THE AMBER WEITZER PODCAST SILHOUETTES OF SUCCESS
EPISODE 62
SILHOUETTE OF SUCCESS | SORORITY SESSION
In this Sorority Session:
Dance, sing…dance like no one is watching, sing and let yourself be free.
Let’s review the Conversation Highlights:
Sparks | Jill 2.0 | Dance & Sing
Nourishment for my soul, light for my heart, inspiration for my mind, healing for my every wound, growth for my expansion into a better version of me. Each and every Silhouette of Success conversation evokes deep thoughts, stirs emotions, stimulates the intellect and drives my spirit to persevere in moving forward to the light.
It’s my fervent desire and unwavering resolve to provide all of us with this curated collection of real-life women to help inspire, motivate and uplift so we are able to help spark or even ignite our light anew to then in turn help illuminate another’s Silhouette of Success…which brings me to this Sorority Session Ep. No. 62.
We all need a Jill 2.0 in our lives! I am super freakin’ lucky that she came into mine when she did (for multiple reasons!). How many times did you hit the back arrow or play her Ep. No. 62 again…I have, five times.
Jill 2.0 reminded me of days go by when I used to dance a lot…any anywhere or sing, loud and proud. It’s interesting these life cycles we navigate along out Silhouette of Success journeys. As I reflect on Jill’s words and message it allowed me to reflect on some parts of my journey to hear her words and ask myself why they resonated so much with my soul.
I have realized that I am learning to walk away from my cocoon of survival. Let me explain, as I am just now able to articulate for all of us!
*No kidding as I type this with my music playing in the back ground the song Hallelujah by Brian Crain (pianist) | Piano Light album just came on. Cue the big, soft, cleansing and healthy, joyful crocodile tears! Yes- I AM signing.*
It seems that for many (too many) years I was in what I can only define as a mode of survival mindset. To put the mindset into words wasn’t possible until I began this journey with the Silhouettes of Success. Jill helped bring it all to the surface in only the way that Jill 2.0 can do-she doesn’t even know it yet! Heck, I didn’t even know it until out conversation! That’s a huge “win-win”, am I right! Yay Coach Jill!

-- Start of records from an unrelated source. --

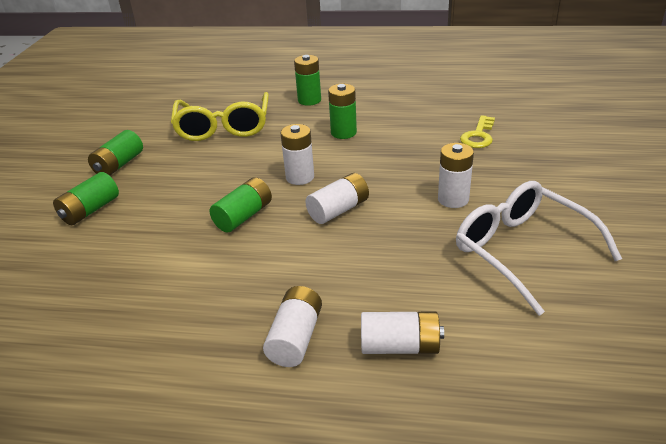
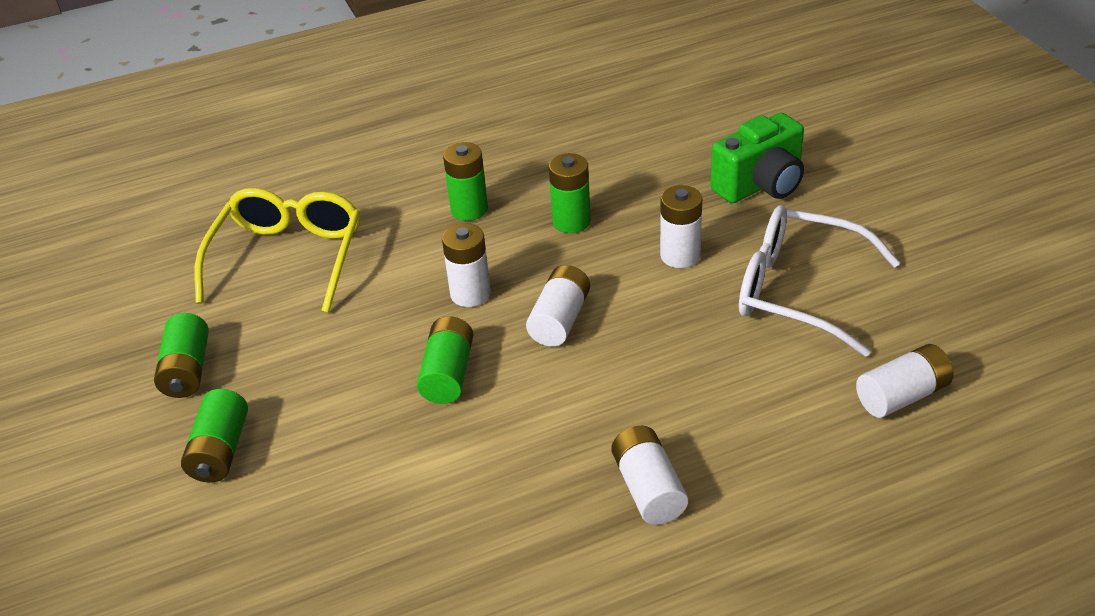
camera: 30 degrees left, 5 degrees up
(223, 127) = (288, 257): yellow glasses -> yellow glasses turned 135 degrees counterclockwise
(309, 100) = (375, 174): green battery -> green battery (571, 221)
(400, 346) = (761, 447): white battery -> white battery (902, 396)
(478, 136) = (642, 158): yellow key -> none
(550, 175) = (761, 185): none -> green camera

My cocoon of survival mindset goes deep and far back, as the world says…we all have a story. True and sometimes as we evolve, grow, learn and mature that mindset will shed its layers yet there will always be remnants as its only natural because those stories, experiences, lessons have all helped to shape who, what and how we are in this moment…and guess what, that too is changing as we visit in this moment! That is the life cycle, that is the point, this is our journey. And it’s all okay.
In many ways the cocoon of survival mindset was working though the past, struggling, scratching, surviving, fighting, coping in the present and planning, dreaming, praying and aspiring optimistically for the future.
Yet, what I remembered when listing to Jill is that during those hard, dark, difficult days gone by….I was always dancing and singing. Always. Bills not paid, car repossessed (two cars that is), evicted, poor to nil self-worth, bad choices yet during that I was able to keep myself striving for the promises of what my loved ones saw in me of my potential when it wasn’t visible yet in my heart and clearly what God must have been preparing me for (and still in preparation).
I share all of this to say that I realized that the last two decades have been the lightest, brightest time of my adult life and I can now break free, and release that self-imposed cocoon of survival to embrace all of the wonders of life, the blessings of the past experiences as they have given me a seriously broad array of relatable world-life exposure with the ability to see views in empathy and understanding when needed and with a most diverse range of human experiences…because I lived it. I can now dance and sing in that joy!
I never lost the love of dance or music, it’s hardwired in my DNA…it had just been a lower priority-well, Silhouettes…that all stops today!
Thank You Jill 2.0 for reminding us…me to start each and every day with dancing and singing…what a gift you have blessed me with!
*No kidding as I wrap this message up the song playing now is The Dance by Janie Becker | Forever Friends album…perfectly perfect!*
If I may…Don’t wait for the morning…go dance now, even if it’s in your head and heart.
Turn on the tunes to a favorite song in this moment…sing and dance, release it all to embrace life…now!